An effort to raise about $8 billion during the next decade for Missouri transportation work is halfway through the statehouse. It would also prohibit adding tolls to Interstates 70 and 44.
The Senate voted 24-10 to advance to the House a 10-year, 1-cent general sales tax to benefit transportation projects throughout the state. Senate Joint Resolution 16 is estimated to raise $800 million a year in new revenue.
House lawmakers could soon consider a similar version – House Joint Resolution 23.
Supporters say the tax would allow the state to have and maintain safe and reliable transportation infrastructure.
If approved, 10 percent of the new revenue would be split between cities and counties for local projects. A protection would also be included to prevent revenue from the tax being diverted away from transportation.
Officials at the Missouri Department of Transportation say that a portion of the new revenue would be used to fund a bond program for improvements along a 200-mile stretch of I-70. Specifically, plans call for adding third lanes for traffic from Wentzville near St. Louis to Blue Springs outside of Kansas City.
The resolution would also prohibit charging highway users to drive on existing roadways.
Talk of tolling I-70 has been a topic in Jefferson City for at least the past decade.
A special panel created to look into Missouri’s transportation funding needs released a report early this year that mentioned tolling as a “viable option” for certain roadways, such as Interstates 70 and 44.
According to state figures, I-70 carries 98,000 vehicles a day. About 25,000 of which are estimated to be large trucks.
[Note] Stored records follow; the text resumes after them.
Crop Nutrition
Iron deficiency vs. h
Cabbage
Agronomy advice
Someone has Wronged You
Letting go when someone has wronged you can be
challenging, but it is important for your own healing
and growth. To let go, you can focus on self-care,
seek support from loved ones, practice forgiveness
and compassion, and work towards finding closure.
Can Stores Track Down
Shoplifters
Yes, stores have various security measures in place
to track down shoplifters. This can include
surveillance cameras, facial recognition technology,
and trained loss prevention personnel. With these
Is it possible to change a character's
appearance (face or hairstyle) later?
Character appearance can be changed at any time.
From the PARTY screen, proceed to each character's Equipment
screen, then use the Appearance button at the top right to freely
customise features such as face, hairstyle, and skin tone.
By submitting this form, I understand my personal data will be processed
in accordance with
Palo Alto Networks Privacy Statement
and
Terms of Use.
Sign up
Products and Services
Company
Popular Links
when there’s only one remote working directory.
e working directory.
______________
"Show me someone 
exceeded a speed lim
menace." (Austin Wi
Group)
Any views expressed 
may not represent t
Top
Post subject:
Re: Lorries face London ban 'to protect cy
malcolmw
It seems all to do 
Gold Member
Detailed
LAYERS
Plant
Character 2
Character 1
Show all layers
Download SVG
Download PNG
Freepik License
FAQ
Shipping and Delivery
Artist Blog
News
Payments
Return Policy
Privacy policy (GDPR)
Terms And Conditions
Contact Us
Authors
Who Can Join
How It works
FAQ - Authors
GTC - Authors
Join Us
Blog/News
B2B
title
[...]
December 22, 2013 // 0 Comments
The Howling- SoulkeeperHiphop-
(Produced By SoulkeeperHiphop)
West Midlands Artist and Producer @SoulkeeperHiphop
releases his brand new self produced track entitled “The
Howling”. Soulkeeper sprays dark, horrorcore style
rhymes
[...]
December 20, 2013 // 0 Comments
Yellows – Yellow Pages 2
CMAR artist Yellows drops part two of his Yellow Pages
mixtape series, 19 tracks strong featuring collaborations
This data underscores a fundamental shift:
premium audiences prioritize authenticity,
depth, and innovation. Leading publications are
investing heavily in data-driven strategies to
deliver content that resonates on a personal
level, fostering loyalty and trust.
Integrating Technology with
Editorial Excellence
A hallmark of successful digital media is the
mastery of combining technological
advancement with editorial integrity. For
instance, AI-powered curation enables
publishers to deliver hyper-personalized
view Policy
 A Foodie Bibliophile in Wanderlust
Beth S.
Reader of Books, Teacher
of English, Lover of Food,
The Senate resolution would also prohibit state lawmakers from increasing the state’s 17-cent-per-gallon fuel tax without voter approval.
The Blue Ribbon Citizens Committee found that a 20- to 30-cent-per-gallon fuel tax would be needed to fill the nearly $1 billion annual funding gap.
“We talk about how important economic development is to attracting businesses to Missouri. The infrastructure plays a key part in that because highway accessibility ranks as the most important factor,” Rep. Wayne Wallingford, R-Cape Girardeau, told lawmakers during Senate floor discussion. “If we want to continue to draw economic development to Missouri we need to take care of our infrastructure.”
If approved by lawmakers, the proposal would get a public vote in 2014. Renewing the tax after 10 years would also require voter approval.